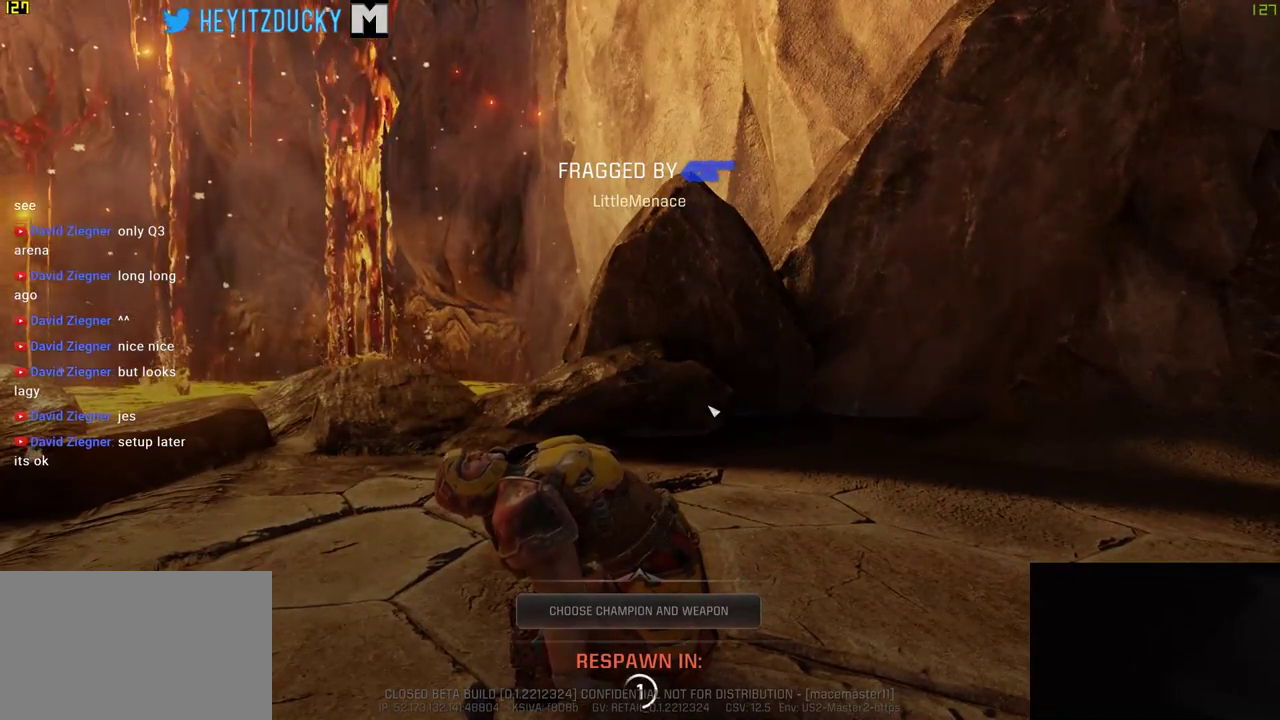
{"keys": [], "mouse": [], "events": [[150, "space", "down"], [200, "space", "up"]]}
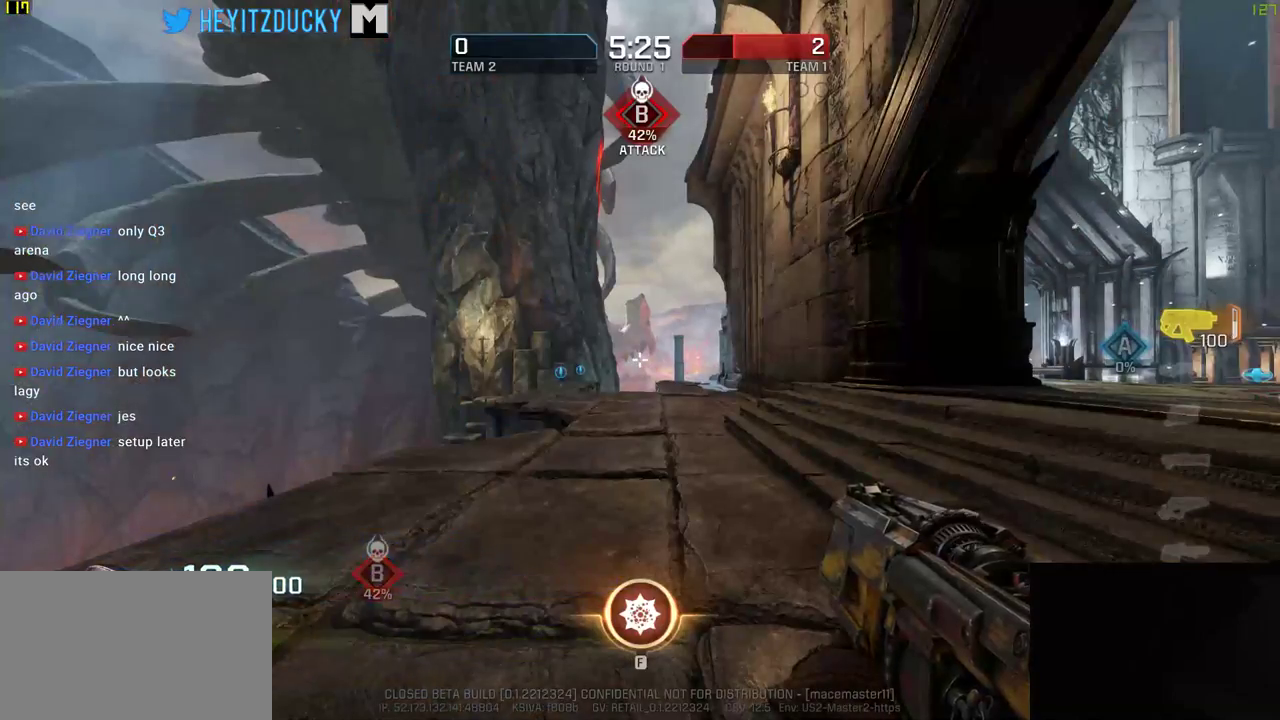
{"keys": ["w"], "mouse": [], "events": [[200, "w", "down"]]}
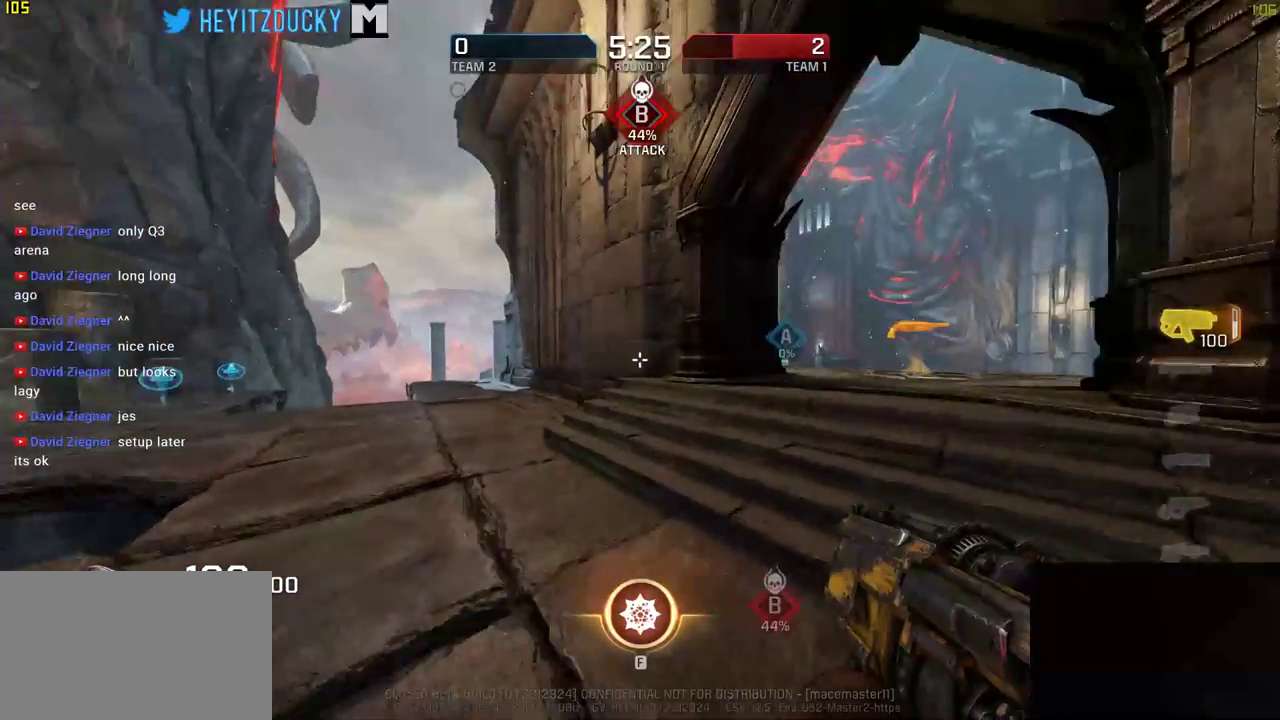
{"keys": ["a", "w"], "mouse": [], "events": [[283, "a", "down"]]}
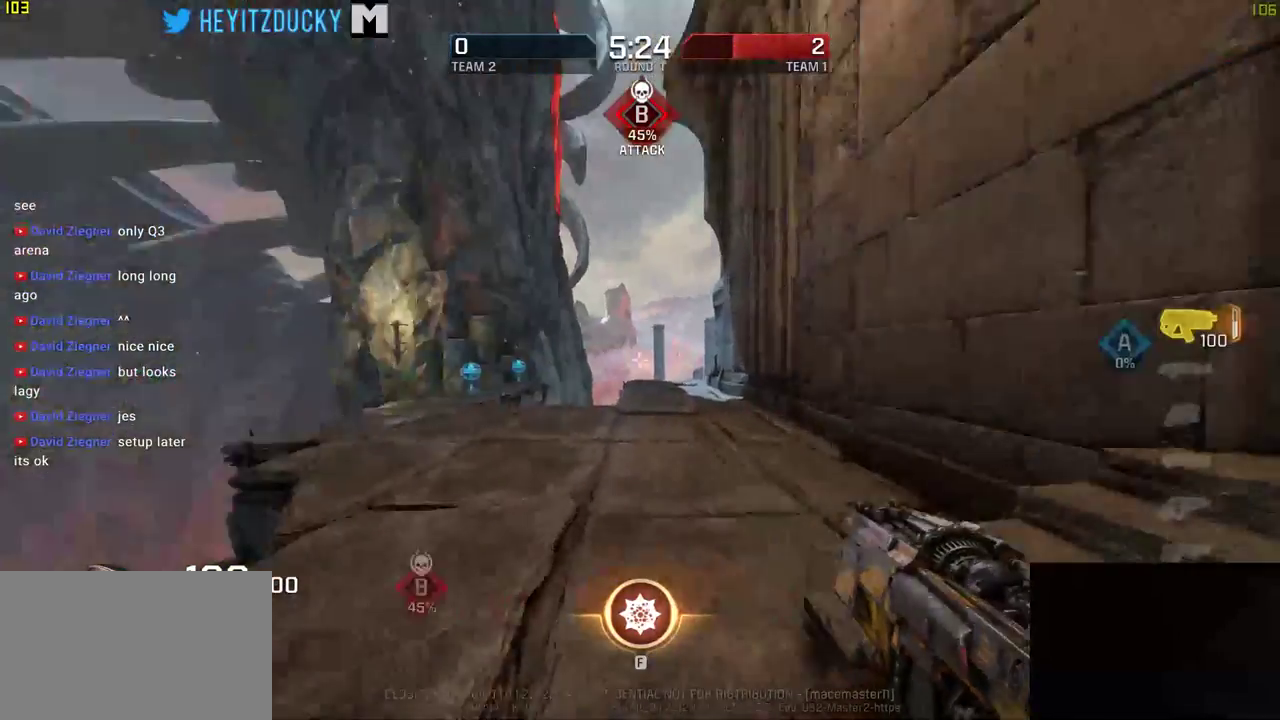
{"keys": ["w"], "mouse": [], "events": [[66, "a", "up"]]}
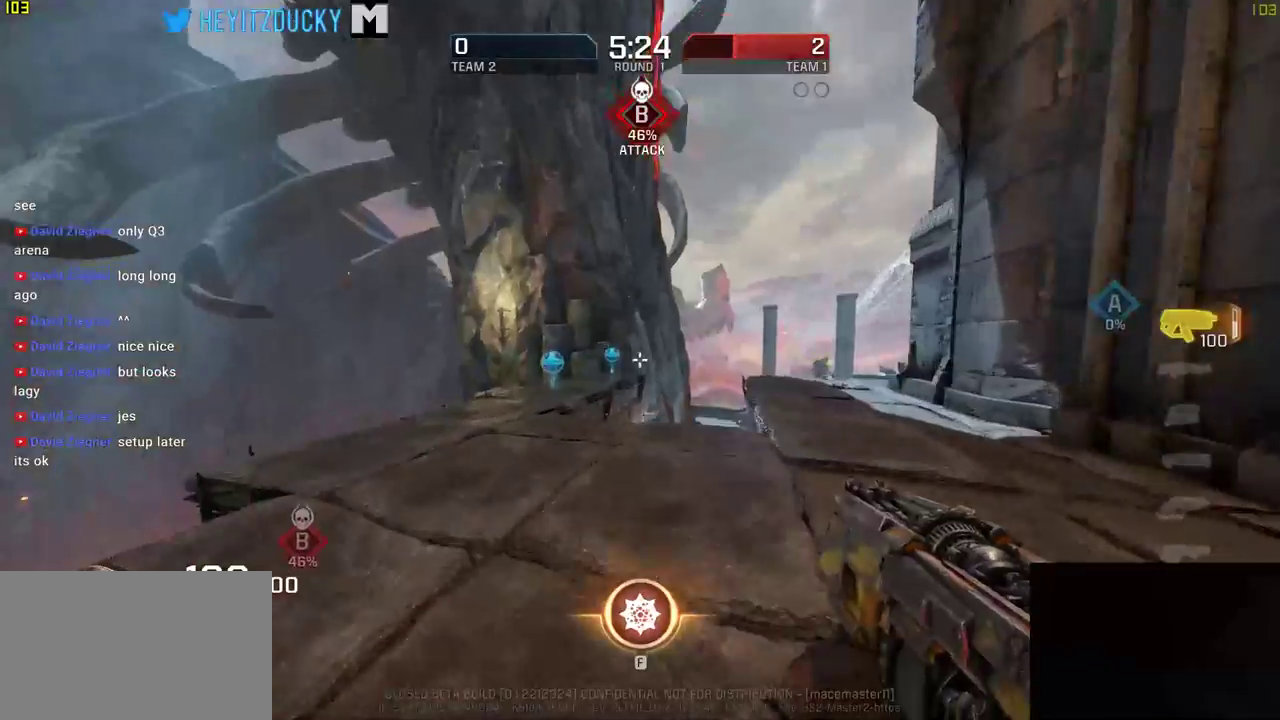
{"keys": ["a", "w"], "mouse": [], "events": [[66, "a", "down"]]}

####

Problem description: Find how many lines of the material carry the string "down". Only the number should be in the answer.

Answer to this problem: 4